__Exercise requirements__. Reproduce the listing word for word, leaving every picture behind.

__Supplied information__.

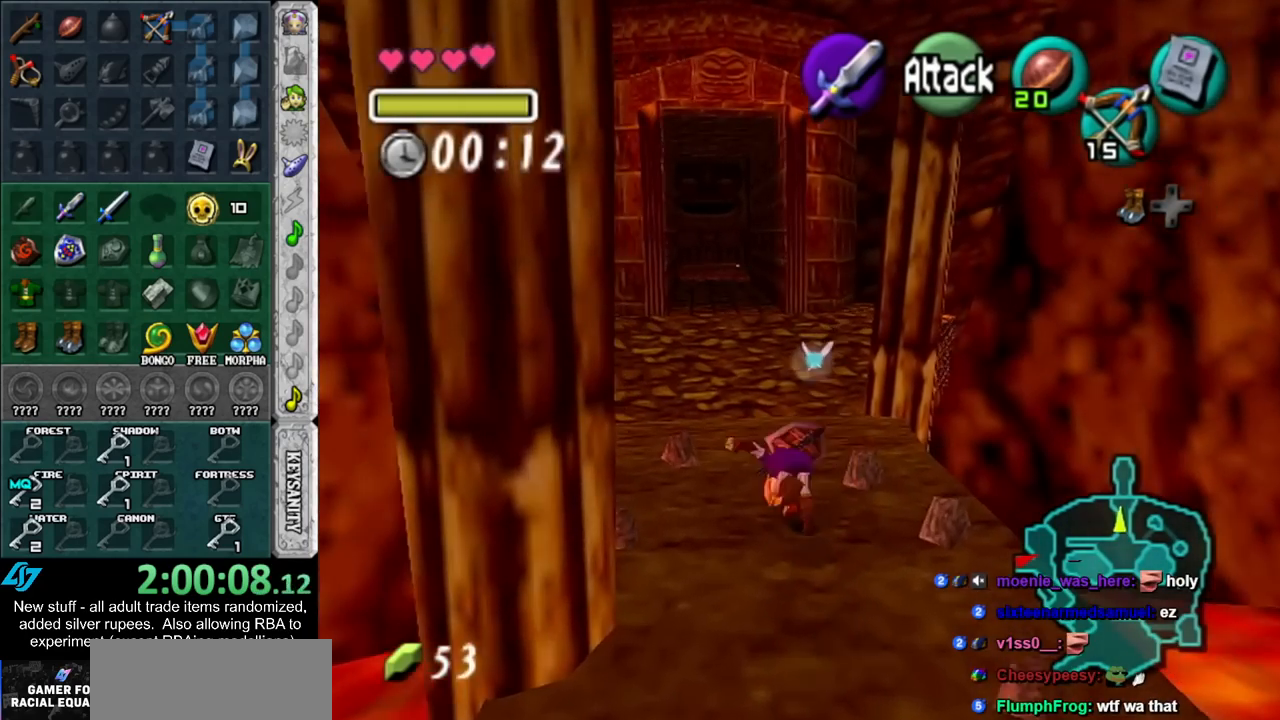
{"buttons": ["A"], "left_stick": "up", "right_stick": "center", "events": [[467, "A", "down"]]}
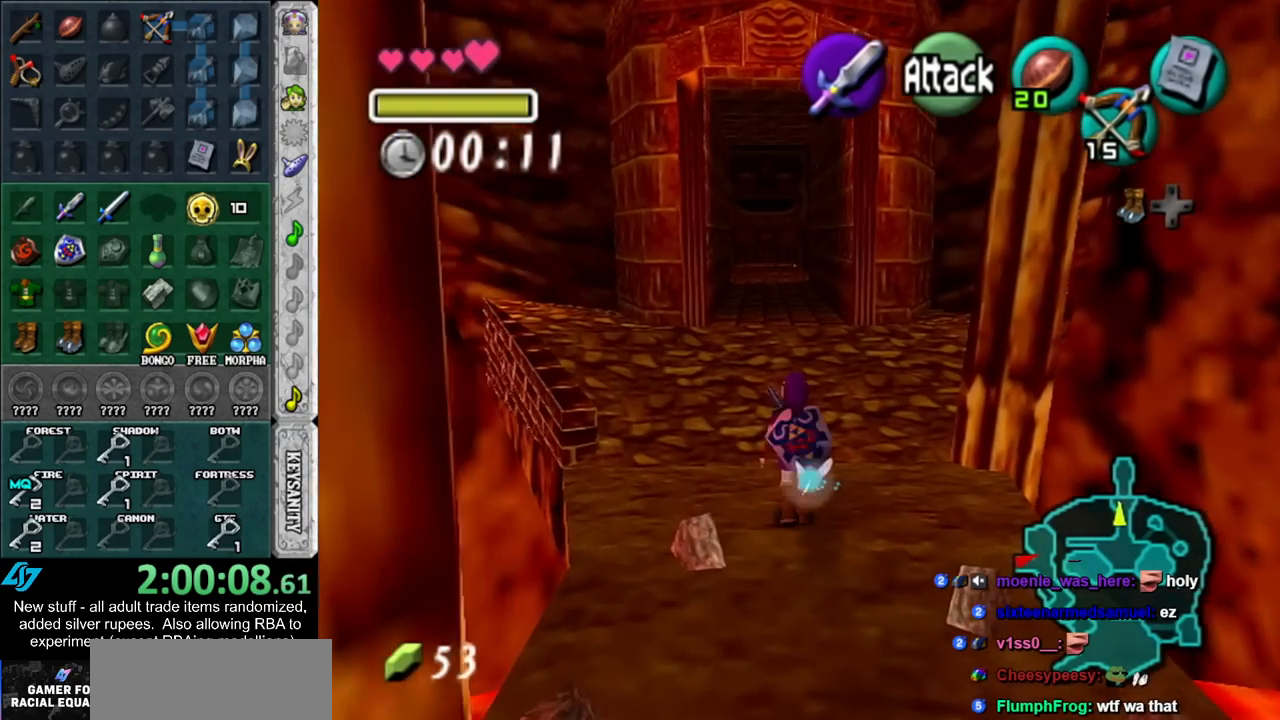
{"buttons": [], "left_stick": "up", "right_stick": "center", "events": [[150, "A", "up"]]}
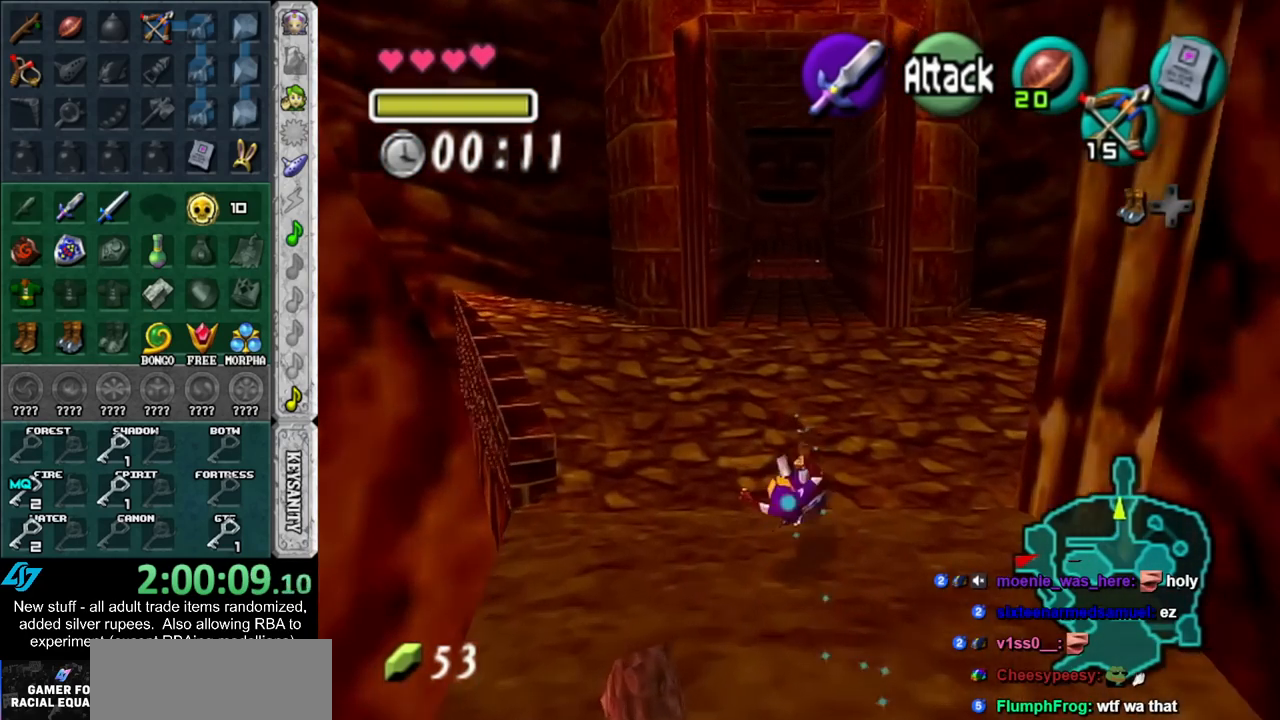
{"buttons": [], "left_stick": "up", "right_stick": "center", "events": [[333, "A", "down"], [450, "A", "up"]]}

__Response to the task__.
{"buttons": ["A"], "left_stick": "up", "right_stick": "center", "events": [[467, "A", "down"]]}
{"buttons": [], "left_stick": "up", "right_stick": "center", "events": [[150, "A", "up"]]}
{"buttons": [], "left_stick": "up", "right_stick": "center", "events": [[333, "A", "down"], [450, "A", "up"]]}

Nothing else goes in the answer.